== Texto para leitura

17. Por outro lado, entende a Apelante que o regime jurídico aplicável aos contratos de compra e venda celebrados entre Apelada e Apelante é o constante do Código Comercial, atendendo à qualidade de comerciantes das partes envolvidas e por terem sido celebrados no âmbito das suas actividades comerciais, e não o regime da compra e venda prevista no Código Civil, como então entendeu o Meritíssimo Juiz do tribunal a quo.

18. Como tal, as disposições do Código Comercial relativas à compra e venda, exigem que o comprador, vd., a Apelada, no caso dos autos, proceda à denúncia dos defeitos da mercadoria no prazo de oito dias, após a recepção da mesma ou do conhecimento do defeito;

19. Pelo que, atentos o comportamento da Apelada e as circunstâncias que rodearam a reclamação sobre os “defeitos” da mercadoria, impunha-se concluir que, mesmo em consideração da carta de fls. 4, a reclamação foi efectuada fora de prazo, e após a aceitação da mercadoria, nas exactas condições em que foi fornecida pela Apelante.

====
== Dados registados

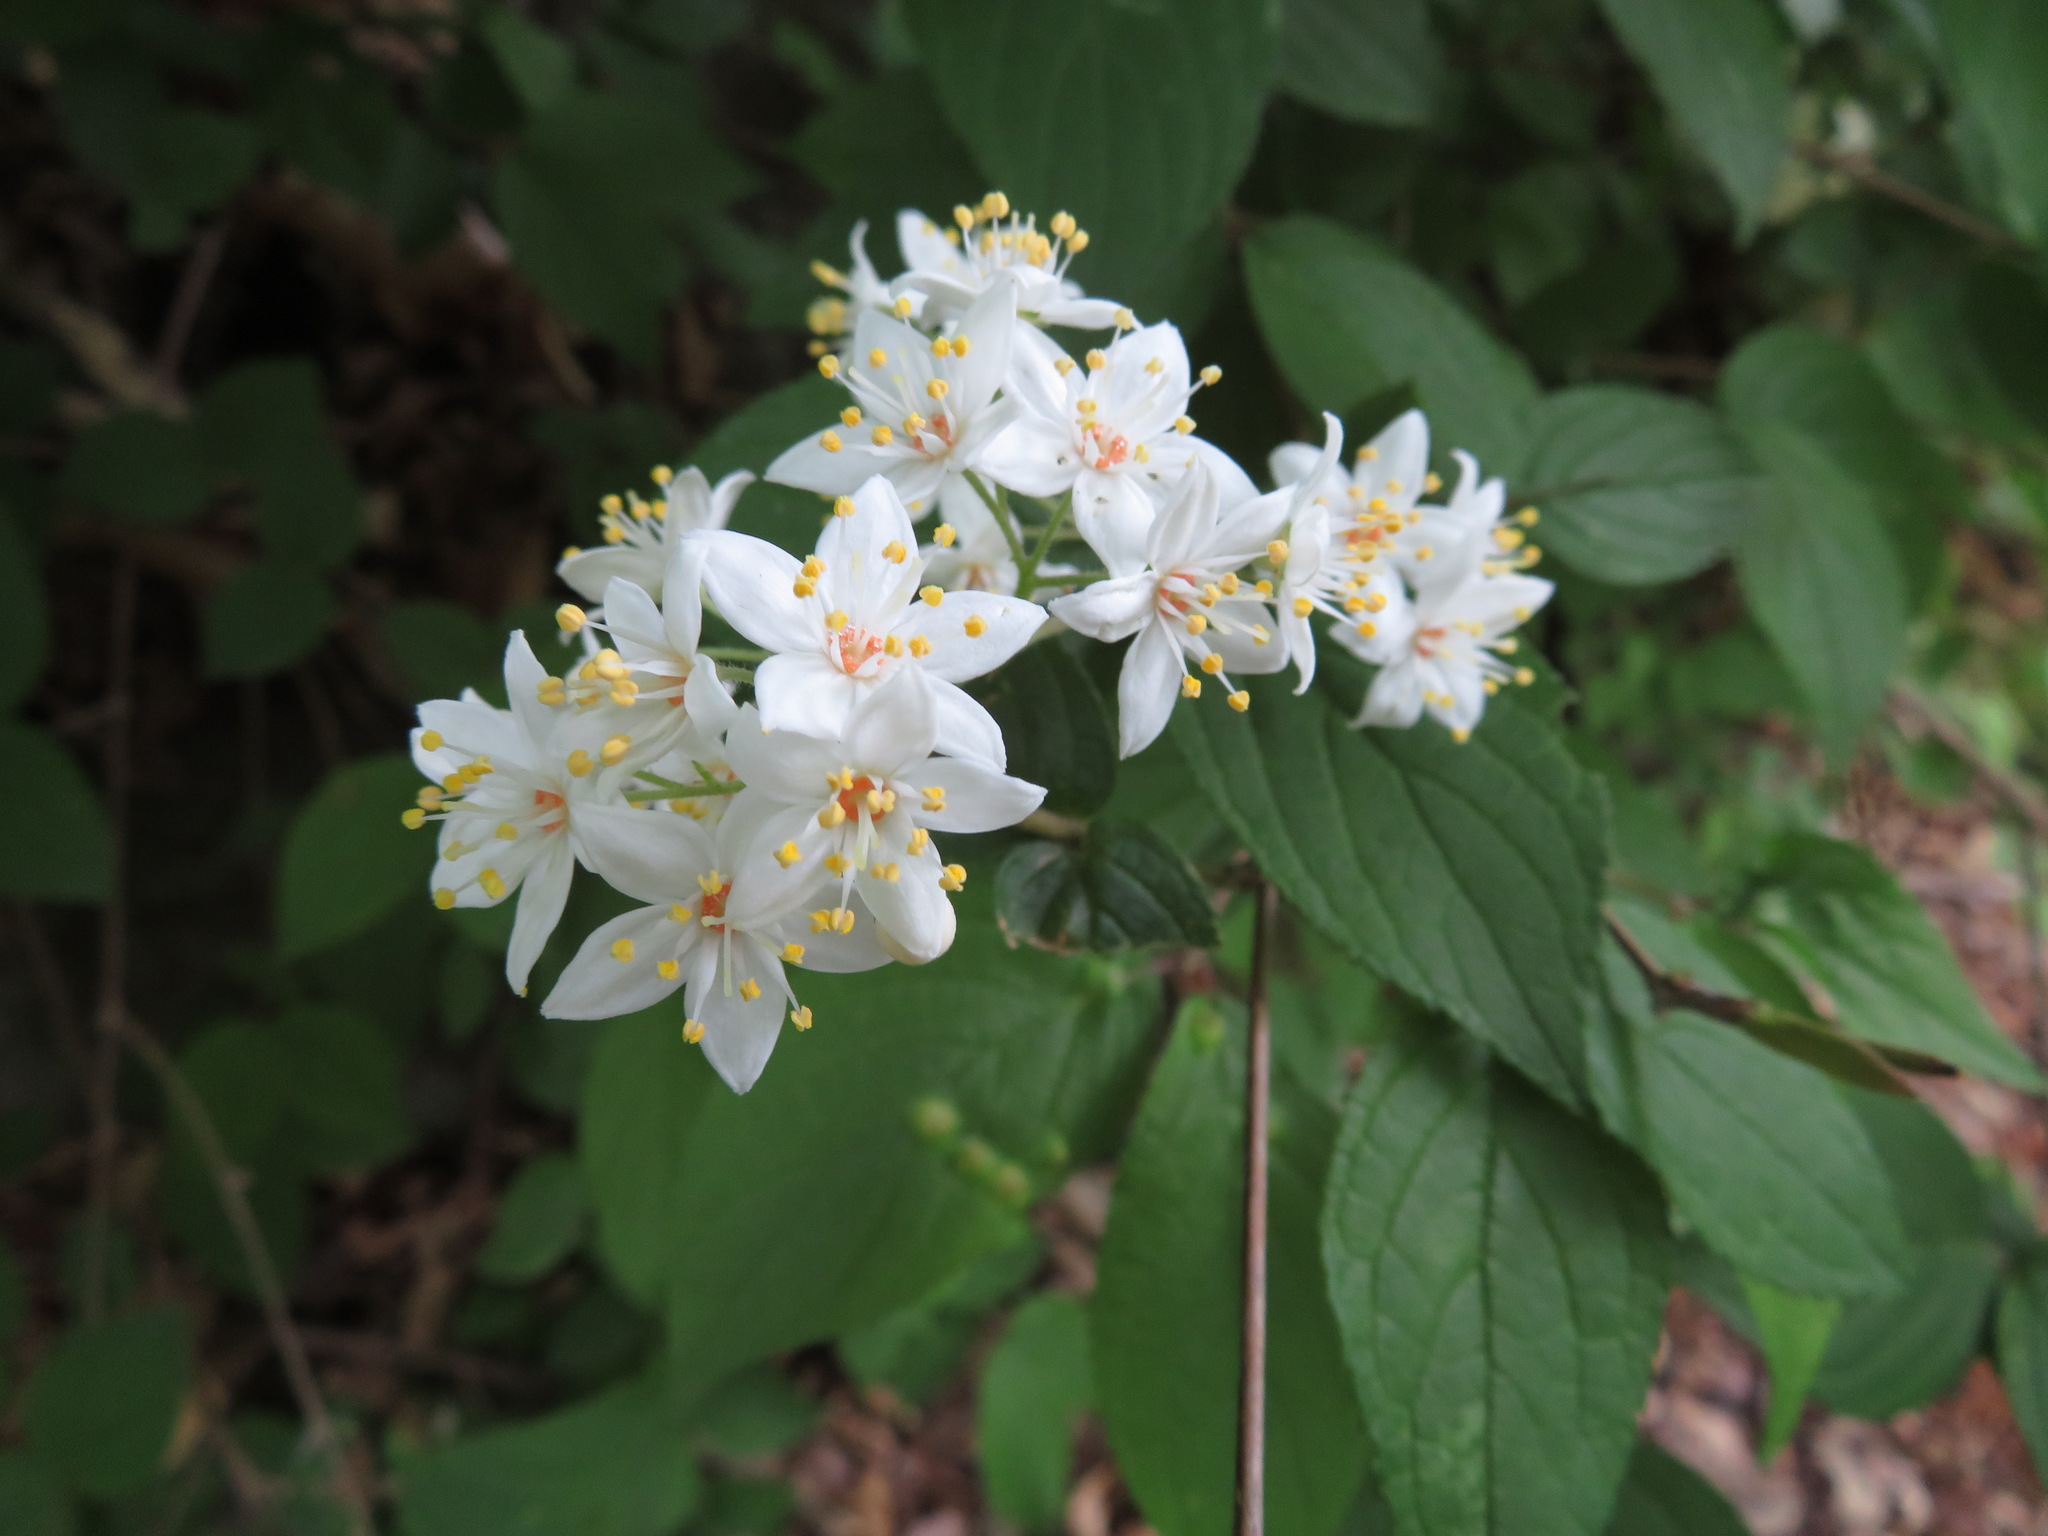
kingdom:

====

■ **Enunciado**
Apresente a continuação do texto sobre o prazo de denúncia dos defeitos da mercadoria, a seguir ao ponto 19.

■ **Resposta**
A Apelada apresentou as suas contra-alegações, nas quais sustentou ser de manter a decisão recorrida nos precisos termos em que se mostra elaborada, sendo pois de rejeitar todas as conclusões da apelante.

II – DELIMITAÇÃO DO OBJECTO DO RECURSO;
Questões a conhecer

Colhidos os vistos, cumpre apreciar e decidir as questões suscitadas pela apelante, sendo certo que o objecto do recurso se acha delimitado pelas conclusões das respectivas alegações, nos termos dos artgs. 660.º, n.º 2, 664.º, 684.º, n.ºs 3 e 4 e 690.º, n.º 1, todos do CPC.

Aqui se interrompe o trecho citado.